EXERCISE REQUIREMENTS: The entries below should be written out again exactly as they stand.

Stored data
+===+
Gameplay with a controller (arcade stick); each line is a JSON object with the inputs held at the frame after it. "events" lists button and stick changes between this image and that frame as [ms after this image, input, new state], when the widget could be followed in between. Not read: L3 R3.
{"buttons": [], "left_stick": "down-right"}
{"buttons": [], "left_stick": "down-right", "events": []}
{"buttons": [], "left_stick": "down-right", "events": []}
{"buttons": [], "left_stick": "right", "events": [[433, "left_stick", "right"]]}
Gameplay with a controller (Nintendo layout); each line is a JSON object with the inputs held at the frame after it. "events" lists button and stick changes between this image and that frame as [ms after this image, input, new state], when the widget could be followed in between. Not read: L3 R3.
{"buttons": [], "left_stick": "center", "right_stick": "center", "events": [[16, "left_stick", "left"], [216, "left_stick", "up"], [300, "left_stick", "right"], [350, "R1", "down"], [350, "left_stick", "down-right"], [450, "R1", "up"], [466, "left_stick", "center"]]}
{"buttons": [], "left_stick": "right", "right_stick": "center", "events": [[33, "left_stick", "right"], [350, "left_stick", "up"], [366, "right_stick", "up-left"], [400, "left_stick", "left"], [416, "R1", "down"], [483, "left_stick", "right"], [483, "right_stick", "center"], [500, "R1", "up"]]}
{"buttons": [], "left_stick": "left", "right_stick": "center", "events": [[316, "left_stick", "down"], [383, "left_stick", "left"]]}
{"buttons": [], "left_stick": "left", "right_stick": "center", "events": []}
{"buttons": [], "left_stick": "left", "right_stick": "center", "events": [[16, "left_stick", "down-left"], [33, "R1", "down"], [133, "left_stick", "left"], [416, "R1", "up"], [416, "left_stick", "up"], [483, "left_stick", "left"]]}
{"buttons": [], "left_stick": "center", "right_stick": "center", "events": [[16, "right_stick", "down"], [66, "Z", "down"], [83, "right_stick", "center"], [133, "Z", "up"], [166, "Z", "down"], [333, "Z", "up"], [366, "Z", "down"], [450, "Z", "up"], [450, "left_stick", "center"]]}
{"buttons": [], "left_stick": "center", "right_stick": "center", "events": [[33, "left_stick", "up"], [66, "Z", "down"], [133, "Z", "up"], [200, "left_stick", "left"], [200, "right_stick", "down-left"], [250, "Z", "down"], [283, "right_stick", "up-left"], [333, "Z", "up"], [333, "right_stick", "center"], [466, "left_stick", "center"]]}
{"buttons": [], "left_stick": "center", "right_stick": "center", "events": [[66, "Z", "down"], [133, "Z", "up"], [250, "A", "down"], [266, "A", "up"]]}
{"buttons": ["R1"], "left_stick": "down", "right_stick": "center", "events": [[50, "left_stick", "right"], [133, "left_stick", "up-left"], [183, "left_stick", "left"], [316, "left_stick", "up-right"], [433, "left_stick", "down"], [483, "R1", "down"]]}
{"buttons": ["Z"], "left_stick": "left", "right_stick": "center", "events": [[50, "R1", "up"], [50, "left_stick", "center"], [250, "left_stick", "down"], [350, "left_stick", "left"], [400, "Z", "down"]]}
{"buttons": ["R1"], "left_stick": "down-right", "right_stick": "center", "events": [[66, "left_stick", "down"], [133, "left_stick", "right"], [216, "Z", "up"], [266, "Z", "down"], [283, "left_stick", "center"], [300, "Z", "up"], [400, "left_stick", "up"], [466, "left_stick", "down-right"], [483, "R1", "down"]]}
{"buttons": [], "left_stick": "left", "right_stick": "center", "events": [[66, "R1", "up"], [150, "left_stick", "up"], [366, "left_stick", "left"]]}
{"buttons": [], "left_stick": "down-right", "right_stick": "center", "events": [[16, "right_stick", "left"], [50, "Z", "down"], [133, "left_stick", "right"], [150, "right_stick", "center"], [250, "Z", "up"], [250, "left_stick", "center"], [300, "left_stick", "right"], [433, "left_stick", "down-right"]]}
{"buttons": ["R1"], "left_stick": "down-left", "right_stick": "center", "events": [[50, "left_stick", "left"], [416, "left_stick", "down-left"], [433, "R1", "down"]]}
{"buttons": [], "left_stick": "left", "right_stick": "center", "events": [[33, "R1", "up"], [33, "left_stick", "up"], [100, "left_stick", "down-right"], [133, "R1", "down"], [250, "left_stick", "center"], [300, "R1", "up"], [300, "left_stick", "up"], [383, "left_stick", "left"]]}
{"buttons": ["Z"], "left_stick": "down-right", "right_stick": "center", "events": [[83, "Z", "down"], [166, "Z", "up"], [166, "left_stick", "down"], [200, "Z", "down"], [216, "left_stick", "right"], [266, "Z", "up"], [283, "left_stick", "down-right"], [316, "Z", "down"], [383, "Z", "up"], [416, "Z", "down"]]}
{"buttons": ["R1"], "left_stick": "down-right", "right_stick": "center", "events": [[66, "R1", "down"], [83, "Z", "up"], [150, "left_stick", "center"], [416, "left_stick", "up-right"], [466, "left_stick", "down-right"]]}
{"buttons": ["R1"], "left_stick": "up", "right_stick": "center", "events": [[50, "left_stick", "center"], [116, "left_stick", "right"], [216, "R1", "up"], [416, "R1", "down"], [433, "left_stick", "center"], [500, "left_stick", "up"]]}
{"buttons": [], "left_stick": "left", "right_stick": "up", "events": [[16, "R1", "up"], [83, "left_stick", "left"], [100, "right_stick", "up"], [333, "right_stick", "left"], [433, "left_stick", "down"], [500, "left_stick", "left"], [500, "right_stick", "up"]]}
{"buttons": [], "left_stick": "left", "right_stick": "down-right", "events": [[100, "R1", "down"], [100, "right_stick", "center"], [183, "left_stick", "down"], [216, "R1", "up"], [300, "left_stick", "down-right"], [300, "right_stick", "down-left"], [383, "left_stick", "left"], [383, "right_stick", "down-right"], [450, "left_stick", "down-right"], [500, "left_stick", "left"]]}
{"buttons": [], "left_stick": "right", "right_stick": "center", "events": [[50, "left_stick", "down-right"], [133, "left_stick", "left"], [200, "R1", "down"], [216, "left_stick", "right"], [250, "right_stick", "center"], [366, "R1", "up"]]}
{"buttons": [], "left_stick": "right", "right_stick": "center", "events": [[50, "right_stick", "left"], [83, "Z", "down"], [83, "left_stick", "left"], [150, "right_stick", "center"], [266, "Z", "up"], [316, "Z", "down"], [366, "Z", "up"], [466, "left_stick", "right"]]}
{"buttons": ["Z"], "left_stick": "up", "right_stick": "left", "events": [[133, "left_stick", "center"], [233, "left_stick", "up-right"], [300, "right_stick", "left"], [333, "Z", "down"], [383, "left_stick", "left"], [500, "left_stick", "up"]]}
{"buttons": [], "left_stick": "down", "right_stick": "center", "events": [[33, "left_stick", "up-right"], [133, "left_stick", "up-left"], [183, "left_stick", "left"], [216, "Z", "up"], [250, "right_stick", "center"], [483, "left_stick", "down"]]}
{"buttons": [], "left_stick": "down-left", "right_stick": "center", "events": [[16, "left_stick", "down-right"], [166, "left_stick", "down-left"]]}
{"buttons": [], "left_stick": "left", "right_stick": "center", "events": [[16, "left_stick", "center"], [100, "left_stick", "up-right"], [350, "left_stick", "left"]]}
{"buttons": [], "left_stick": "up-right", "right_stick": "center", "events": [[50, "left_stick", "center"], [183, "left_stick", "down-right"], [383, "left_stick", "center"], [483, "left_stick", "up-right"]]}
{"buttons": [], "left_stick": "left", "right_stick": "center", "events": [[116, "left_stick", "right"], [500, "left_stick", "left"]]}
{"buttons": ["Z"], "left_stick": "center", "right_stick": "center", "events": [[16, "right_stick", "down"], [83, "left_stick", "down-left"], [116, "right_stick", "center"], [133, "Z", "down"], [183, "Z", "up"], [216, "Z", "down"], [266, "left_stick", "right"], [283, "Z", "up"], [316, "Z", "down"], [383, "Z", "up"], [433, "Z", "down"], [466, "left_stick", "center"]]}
+===+
TASK OUTPUT:
Gameplay with a controller (arcade stick); each line is a JSON object with the inputs held at the frame after it. "events" lists button and stick changes between this image and that frame as [ms after this image, input, new state], when the widget could be followed in between. Not read: L3 R3.
{"buttons": [], "left_stick": "down-right"}
{"buttons": [], "left_stick": "down-right", "events": []}
{"buttons": [], "left_stick": "down-right", "events": []}
{"buttons": [], "left_stick": "right", "events": [[433, "left_stick", "right"]]}
Gameplay with a controller (Nintendo layout); each line is a JSON object with the inputs held at the frame after it. "events" lists button and stick changes between this image and that frame as [ms after this image, input, new state], when the widget could be followed in between. Not read: L3 R3.
{"buttons": [], "left_stick": "center", "right_stick": "center", "events": [[16, "left_stick", "left"], [216, "left_stick", "up"], [300, "left_stick", "right"], [350, "R1", "down"], [350, "left_stick", "down-right"], [450, "R1", "up"], [466, "left_stick", "center"]]}
{"buttons": [], "left_stick": "right", "right_stick": "center", "events": [[33, "left_stick", "right"], [350, "left_stick", "up"], [366, "right_stick", "up-left"], [400, "left_stick", "left"], [416, "R1", "down"], [483, "left_stick", "right"], [483, "right_stick", "center"], [500, "R1", "up"]]}
{"buttons": [], "left_stick": "left", "right_stick": "center", "events": [[316, "left_stick", "down"], [383, "left_stick", "left"]]}
{"buttons": [], "left_stick": "left", "right_stick": "center", "events": []}
{"buttons": [], "left_stick": "left", "right_stick": "center", "events": [[16, "left_stick", "down-left"], [33, "R1", "down"], [133, "left_stick", "left"], [416, "R1", "up"], [416, "left_stick", "up"], [483, "left_stick", "left"]]}
{"buttons": [], "left_stick": "center", "right_stick": "center", "events": [[16, "right_stick", "down"], [66, "Z", "down"], [83, "right_stick", "center"], [133, "Z", "up"], [166, "Z", "down"], [333, "Z", "up"], [366, "Z", "down"], [450, "Z", "up"], [450, "left_stick", "center"]]}
{"buttons": [], "left_stick": "center", "right_stick": "center", "events": [[33, "left_stick", "up"], [66, "Z", "down"], [133, "Z", "up"], [200, "left_stick", "left"], [200, "right_stick", "down-left"], [250, "Z", "down"], [283, "right_stick", "up-left"], [333, "Z", "up"], [333, "right_stick", "center"], [466, "left_stick", "center"]]}
{"buttons": [], "left_stick": "center", "right_stick": "center", "events": [[66, "Z", "down"], [133, "Z", "up"], [250, "A", "down"], [266, "A", "up"]]}
{"buttons": ["R1"], "left_stick": "down", "right_stick": "center", "events": [[50, "left_stick", "right"], [133, "left_stick", "up-left"], [183, "left_stick", "left"], [316, "left_stick", "up-right"], [433, "left_stick", "down"], [483, "R1", "down"]]}
{"buttons": ["Z"], "left_stick": "left", "right_stick": "center", "events": [[50, "R1", "up"], [50, "left_stick", "center"], [250, "left_stick", "down"], [350, "left_stick", "left"], [400, "Z", "down"]]}
{"buttons": ["R1"], "left_stick": "down-right", "right_stick": "center", "events": [[66, "left_stick", "down"], [133, "left_stick", "right"], [216, "Z", "up"], [266, "Z", "down"], [283, "left_stick", "center"], [300, "Z", "up"], [400, "left_stick", "up"], [466, "left_stick", "down-right"], [483, "R1", "down"]]}
{"buttons": [], "left_stick": "left", "right_stick": "center", "events": [[66, "R1", "up"], [150, "left_stick", "up"], [366, "left_stick", "left"]]}
{"buttons": [], "left_stick": "down-right", "right_stick": "center", "events": [[16, "right_stick", "left"], [50, "Z", "down"], [133, "left_stick", "right"], [150, "right_stick", "center"], [250, "Z", "up"], [250, "left_stick", "center"], [300, "left_stick", "right"], [433, "left_stick", "down-right"]]}
{"buttons": ["R1"], "left_stick": "down-left", "right_stick": "center", "events": [[50, "left_stick", "left"], [416, "left_stick", "down-left"], [433, "R1", "down"]]}
{"buttons": [], "left_stick": "left", "right_stick": "center", "events": [[33, "R1", "up"], [33, "left_stick", "up"], [100, "left_stick", "down-right"], [133, "R1", "down"], [250, "left_stick", "center"], [300, "R1", "up"], [300, "left_stick", "up"], [383, "left_stick", "left"]]}
{"buttons": ["Z"], "left_stick": "down-right", "right_stick": "center", "events": [[83, "Z", "down"], [166, "Z", "up"], [166, "left_stick", "down"], [200, "Z", "down"], [216, "left_stick", "right"], [266, "Z", "up"], [283, "left_stick", "down-right"], [316, "Z", "down"], [383, "Z", "up"], [416, "Z", "down"]]}
{"buttons": ["R1"], "left_stick": "down-right", "right_stick": "center", "events": [[66, "R1", "down"], [83, "Z", "up"], [150, "left_stick", "center"], [416, "left_stick", "up-right"], [466, "left_stick", "down-right"]]}
{"buttons": ["R1"], "left_stick": "up", "right_stick": "center", "events": [[50, "left_stick", "center"], [116, "left_stick", "right"], [216, "R1", "up"], [416, "R1", "down"], [433, "left_stick", "center"], [500, "left_stick", "up"]]}
{"buttons": [], "left_stick": "left", "right_stick": "up", "events": [[16, "R1", "up"], [83, "left_stick", "left"], [100, "right_stick", "up"], [333, "right_stick", "left"], [433, "left_stick", "down"], [500, "left_stick", "left"], [500, "right_stick", "up"]]}
{"buttons": [], "left_stick": "left", "right_stick": "down-right", "events": [[100, "R1", "down"], [100, "right_stick", "center"], [183, "left_stick", "down"], [216, "R1", "up"], [300, "left_stick", "down-right"], [300, "right_stick", "down-left"], [383, "left_stick", "left"], [383, "right_stick", "down-right"], [450, "left_stick", "down-right"], [500, "left_stick", "left"]]}
{"buttons": [], "left_stick": "right", "right_stick": "center", "events": [[50, "left_stick", "down-right"], [133, "left_stick", "left"], [200, "R1", "down"], [216, "left_stick", "right"], [250, "right_stick", "center"], [366, "R1", "up"]]}
{"buttons": [], "left_stick": "right", "right_stick": "center", "events": [[50, "right_stick", "left"], [83, "Z", "down"], [83, "left_stick", "left"], [150, "right_stick", "center"], [266, "Z", "up"], [316, "Z", "down"], [366, "Z", "up"], [466, "left_stick", "right"]]}
{"buttons": ["Z"], "left_stick": "up", "right_stick": "left", "events": [[133, "left_stick", "center"], [233, "left_stick", "up-right"], [300, "right_stick", "left"], [333, "Z", "down"], [383, "left_stick", "left"], [500, "left_stick", "up"]]}
{"buttons": [], "left_stick": "down", "right_stick": "center", "events": [[33, "left_stick", "up-right"], [133, "left_stick", "up-left"], [183, "left_stick", "left"], [216, "Z", "up"], [250, "right_stick", "center"], [483, "left_stick", "down"]]}
{"buttons": [], "left_stick": "down-left", "right_stick": "center", "events": [[16, "left_stick", "down-right"], [166, "left_stick", "down-left"]]}
{"buttons": [], "left_stick": "left", "right_stick": "center", "events": [[16, "left_stick", "center"], [100, "left_stick", "up-right"], [350, "left_stick", "left"]]}
{"buttons": [], "left_stick": "up-right", "right_stick": "center", "events": [[50, "left_stick", "center"], [183, "left_stick", "down-right"], [383, "left_stick", "center"], [483, "left_stick", "up-right"]]}
{"buttons": [], "left_stick": "left", "right_stick": "center", "events": [[116, "left_stick", "right"], [500, "left_stick", "left"]]}
{"buttons": ["Z"], "left_stick": "center", "right_stick": "center", "events": [[16, "right_stick", "down"], [83, "left_stick", "down-left"], [116, "right_stick", "center"], [133, "Z", "down"], [183, "Z", "up"], [216, "Z", "down"], [266, "left_stick", "right"], [283, "Z", "up"], [316, "Z", "down"], [383, "Z", "up"], [433, "Z", "down"], [466, "left_stick", "center"]]}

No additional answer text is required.